- [What is being asked] Count the lines in the rows below that contain the word "compass" and give only that number.

- [Data to examine]
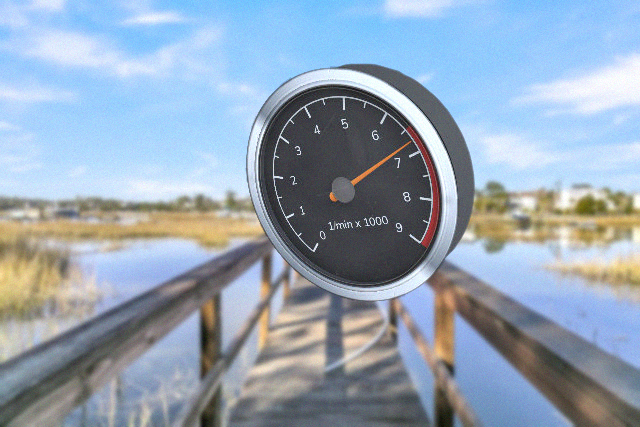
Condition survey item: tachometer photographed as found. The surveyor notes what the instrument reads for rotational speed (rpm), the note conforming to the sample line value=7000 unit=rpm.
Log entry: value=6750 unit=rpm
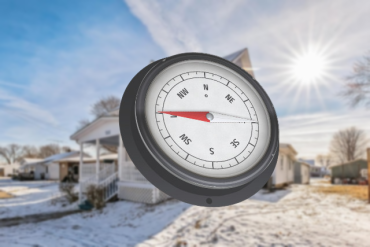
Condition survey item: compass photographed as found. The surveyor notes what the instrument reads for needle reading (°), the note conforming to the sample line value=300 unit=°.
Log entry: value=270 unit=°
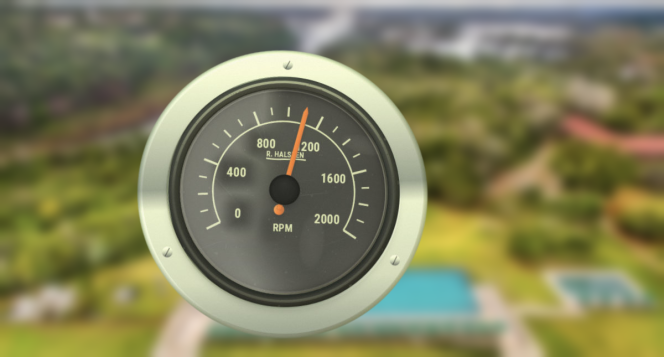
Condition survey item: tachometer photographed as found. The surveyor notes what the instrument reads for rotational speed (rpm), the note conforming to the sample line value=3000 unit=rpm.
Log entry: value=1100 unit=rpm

...

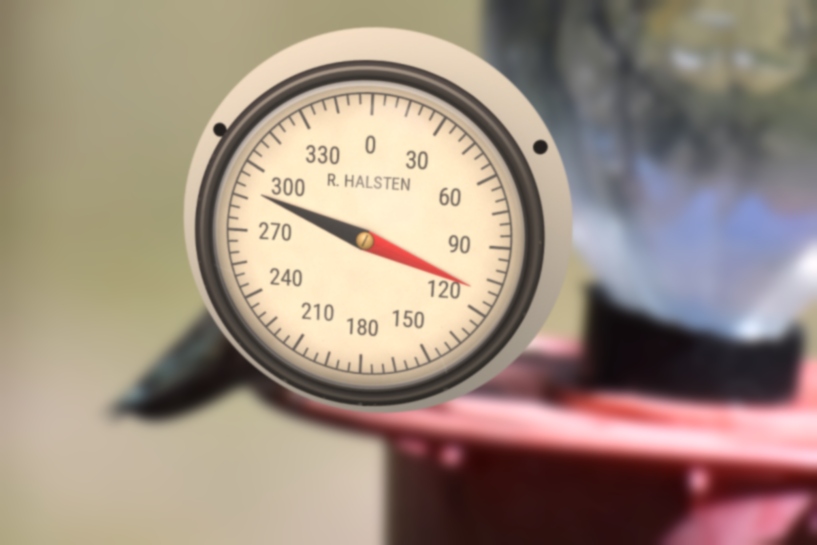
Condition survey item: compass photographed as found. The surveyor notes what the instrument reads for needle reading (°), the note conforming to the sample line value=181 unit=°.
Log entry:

--

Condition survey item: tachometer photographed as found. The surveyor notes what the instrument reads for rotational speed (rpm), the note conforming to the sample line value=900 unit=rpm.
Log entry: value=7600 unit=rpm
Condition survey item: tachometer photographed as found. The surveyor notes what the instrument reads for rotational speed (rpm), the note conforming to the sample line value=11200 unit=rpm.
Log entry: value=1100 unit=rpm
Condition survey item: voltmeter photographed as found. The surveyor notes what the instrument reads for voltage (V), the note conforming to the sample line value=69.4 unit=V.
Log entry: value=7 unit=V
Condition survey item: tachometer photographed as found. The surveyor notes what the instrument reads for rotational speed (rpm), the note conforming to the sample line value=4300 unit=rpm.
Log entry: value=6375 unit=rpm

- [Response to the task] 2